# C++ complex polar

template<class T> complex<T> polar(const T& rho , const T& theta = 0);

The C++ <complex> ‘polar’ function returns a complex number having it’s magnitude as rho and the phase angle as theta.

Parameters:
rho -The magnitude of the complex number formed.

theta -The phase angle of the complex number formed.

Return type
complex< T > – The complex number having ‘rho’ as it’s magnitude and ‘theta’ as it’s phase angle.

Some points to note:

i) The complex number returned by this function is same as “rho*cos( theta ) + irho*sin(theta)“.

Code example

double pi=3.14159265359 ;

complex< double > c1( polar(5.0 , pi/6) ); // ‘pi/3 = π/3 = 60° or 0.523599 rad’

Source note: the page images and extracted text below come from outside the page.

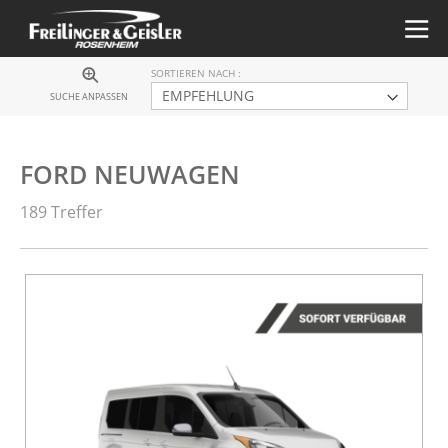
SORTIEREN NACH
SUCHE ANPASSEN
FORD NEUWAGEN
189 Treffer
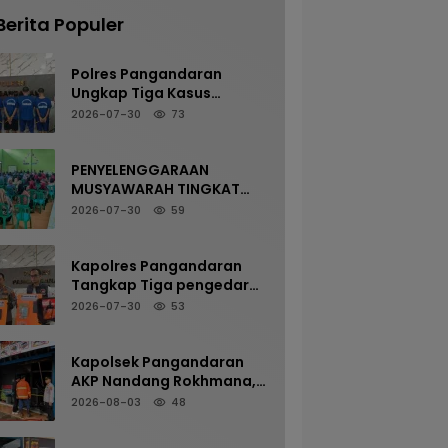
Berita Populer
Polres Pangandaran
Ungkap Tiga Kasus
Kekerasan Seksual
2026-07-30
73
terhadap Anak, Tiga
Tersangka Diamankan
PENYELENGGARAAN
MUSYAWARAH TINGKAT
DESA JAYASARI DAN
2026-07-30
59
PENYAMPAIAN PROGRAM
KKN MAHASISWA UIN SAIZU
BERLANGSUNG AMAN DAN
Kapolres Pangandaran
LANCAR
Tangkap Tiga pengedar
Kasus Narkotika, Tiga
2026-07-30
53
Tersangka Diamankan
dengan Barang Bukti Sabu
Kapolsek Pangandaran
AKP Nandang Rokhmana,
S.H., M.H. Bersama
2026-08-03
48
Anggota Cek TKP
Kebakaran Ruko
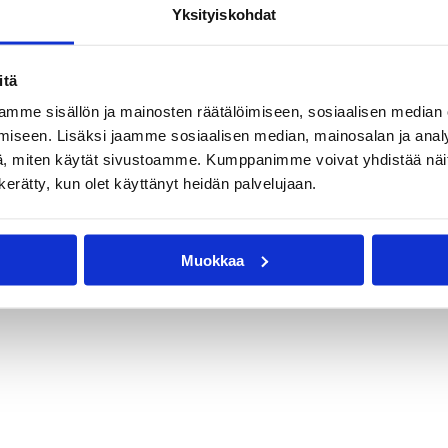
Yksityiskohdat
uttu
Sarjat
itä
mme sisällön ja mainosten räätälöimiseen, sosiaalisen median
iseen. Lisäksi jaamme sosiaalisen median, mainosalan ja analy
, miten käytät sivustoamme. Kumppanimme voivat yhdistää näitä t
n kerätty, kun olet käyttänyt heidän palvelujaan.
Muokkaa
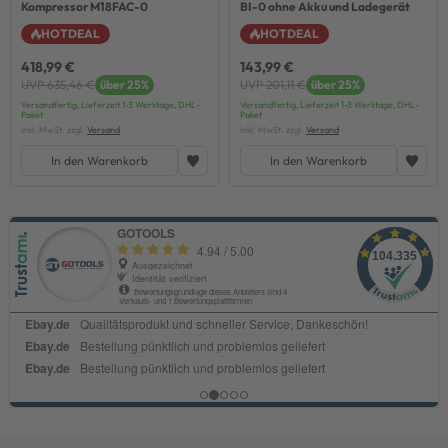
Kompressor M18FAC-0
BI-0 ohne Akku und Ladegerät
HOTDEAL
HOTDEAL
418,99 €
143,99 €
UVP 635,46 €
über 25%
UVP 201,11 €
über 25%
Versandfertig, Lieferzeit 1-3 Werktage, DHL-
Versandfertig, Lieferzeit 1-3 Werktage, DHL-
Paket
Paket
inkl. MwSt. zzgl.
Versand
inkl. MwSt. zzgl.
Versand
In den Warenkorb
In den Warenkorb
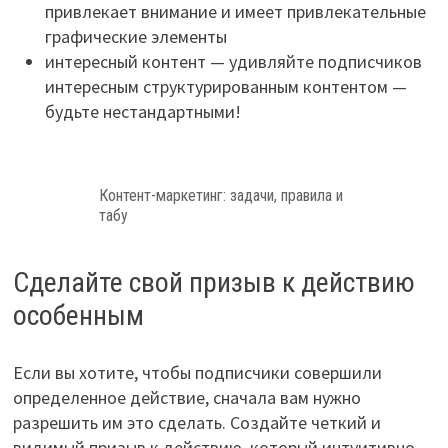
привлекает внимание и имеет привлекательные
графические элементы
интересный контент — удивляйте подписчиков
интересным структурированным контентом —
будьте нестандартными!
Контент-маркетинг: задачи, правила и
табу
Сделайте свой призыв к действию
особенным
Если вы хотите, чтобы подписчики совершили
определенное действие, сначала вам нужно
разрешить им это сделать. Создайте четкий и
видимый призыв к действию, который интуитивно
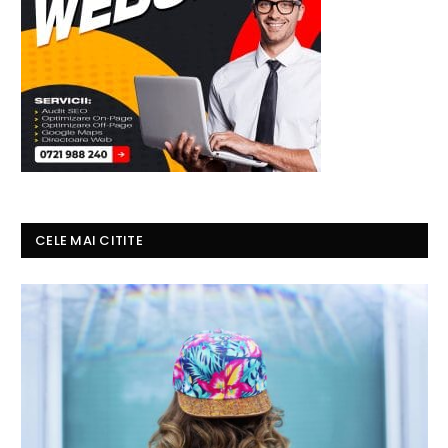
CELE MAI CITITE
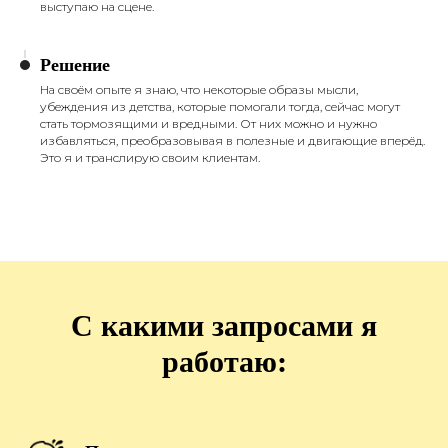
выступаю на сцене.
Решение
На своём опыте я знаю, что некоторые образы мысли,
убеждения из детства, которые помогали тогда, сейчас могут
стать тормозящими и вредными. От них можно и нужно
избавляться, преобразовывая в полезные и двигающие вперёд.
Это я и транслирую своим клиентам.
С какими запросами я
работаю:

cout<<“c1=” << c1 << endl ; //the complex number returned by c1

cout<< “arg(c1)=” << arg( c1 ) << endl ; //the phase angle of c1
cout<< “abs(c1)=” << abs( c1 ) << “\n\n” ; //the magnitude of c1

cout<< “5.0*cos(theta)=” << 5.0*cos( pi/6) << endl
<< “5.0*sin(theta)=” << 5.0*sin( pi/6) ;

Output,

c1=(4.33013,2.5)
arg(c1)=0.523599
abs(c1)=5

5.0*cos(theta)=4.33013
5.0*sin(theta)=2.5

You can see that the c1 phase angle is 0.523599 which is same as pi/6 and also the magnitude of c1 is 5.The real part of c1 which is ‘4.33013’ is same as the resultant value of ‘5.0*cos(theta )’ and the imaginary part of c1 which is 2.5 is same as the resultant value of ‘5.0*sin(theta)’.